Above you see a little poêlée de légumes, a simple pan sauté of vegetables that was made transcendent by the addition of foie gras fat. I sliced a couple of small turnips and browned them in the fat, sprinkled with some porcini salt. Blanched and shocked some green beans, tossed in some slivered red cabbage, and let it all dance together in the skillet for a few minutes. It was a fridge-cleaning dish, to be sure, but the foie gras fat made it unearthly delicious.

And then I made a foie gras sauce for the roasted chicken I served with it. Using a variation on the recipe I posted here. I sauteed a finely diced shallot in foie gras fat until it was translucent. I added a big glug, let’s say about 1/3 to 1/2 cup of dry sherry, and simmered it until it was reduced to a few tablespoons. Then I added an equal-sized glug of heavy cream and simmered that until it was reduced and thickened. And finally, I crumbled the last few ounces of my foie gras terrine into the sauce and let it melt.
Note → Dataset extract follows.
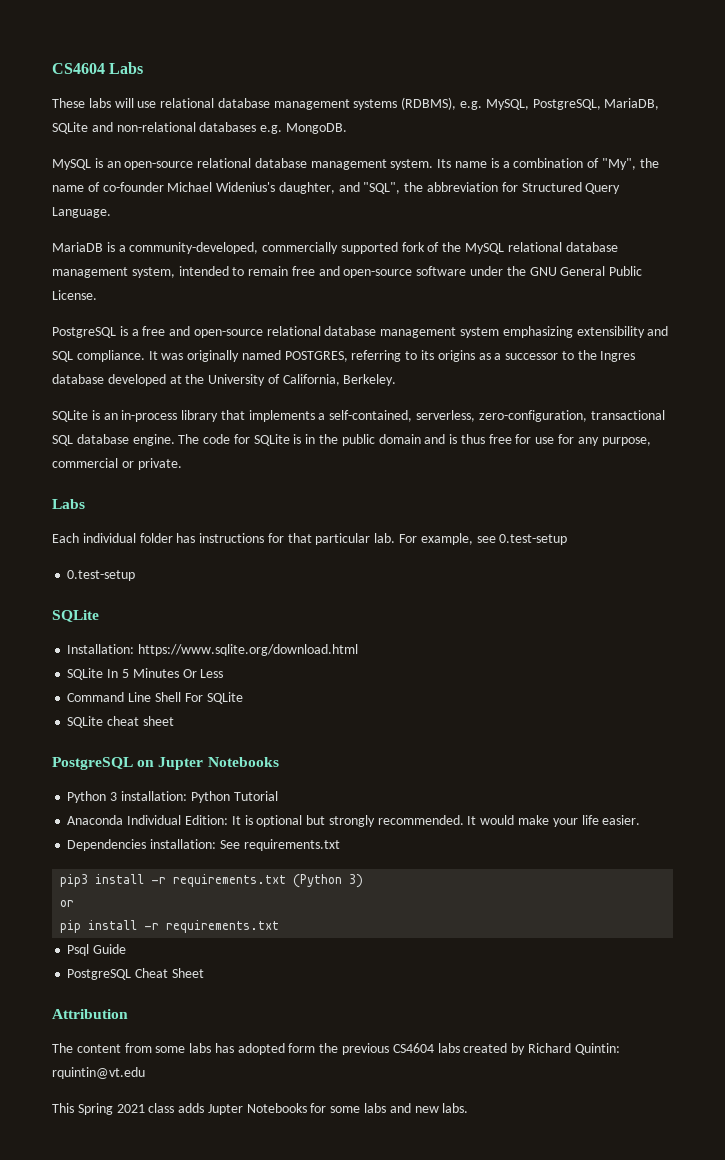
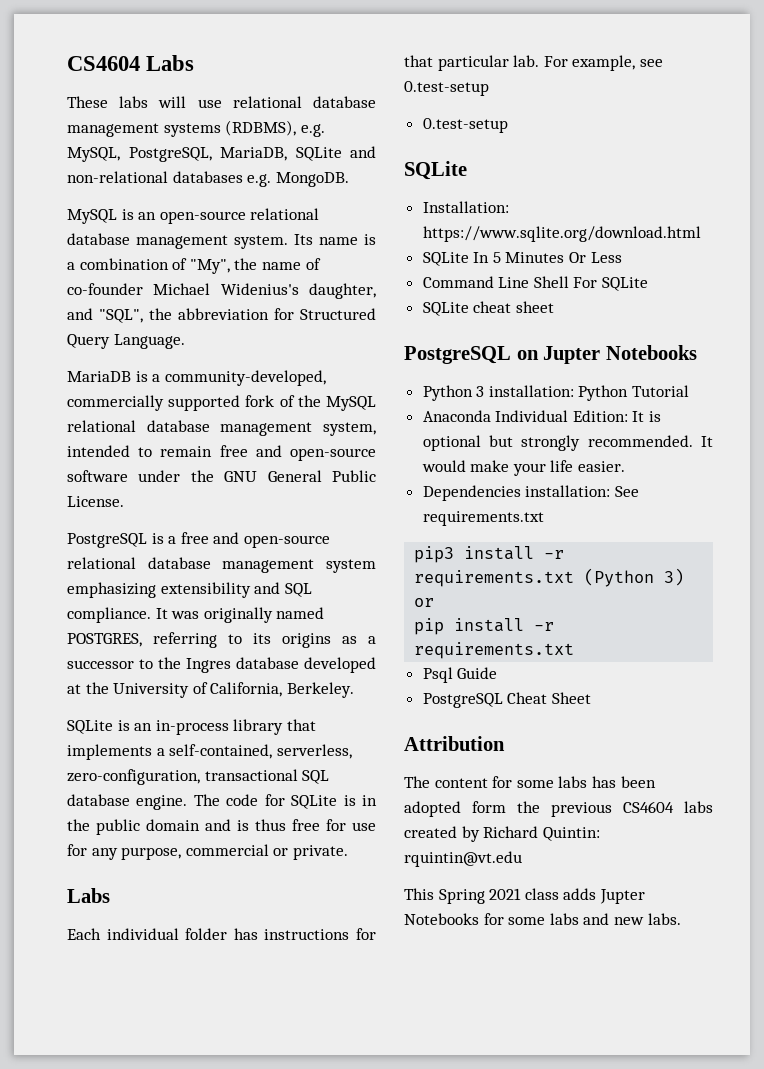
[124,1043,152,1053] from -> [492,776,513,788] for
(234, 1048) none -> [620,776,656,788] been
The roast chicken, on a bed of the vegetables, blanketed in the silky foie gras sauce, rendered us speechless. The moral to this tale: the next time you have some fresh foie gras, be sure to save any rendered fat – it proves the maxim that having a high class of leftovers makes for the best thrown-together meals you could ever hope to taste.

I’m still dreaming of that duck paté, though, and looking for the slightest excuse to make it again. Perhaps you’re coming to dinner sometime soon?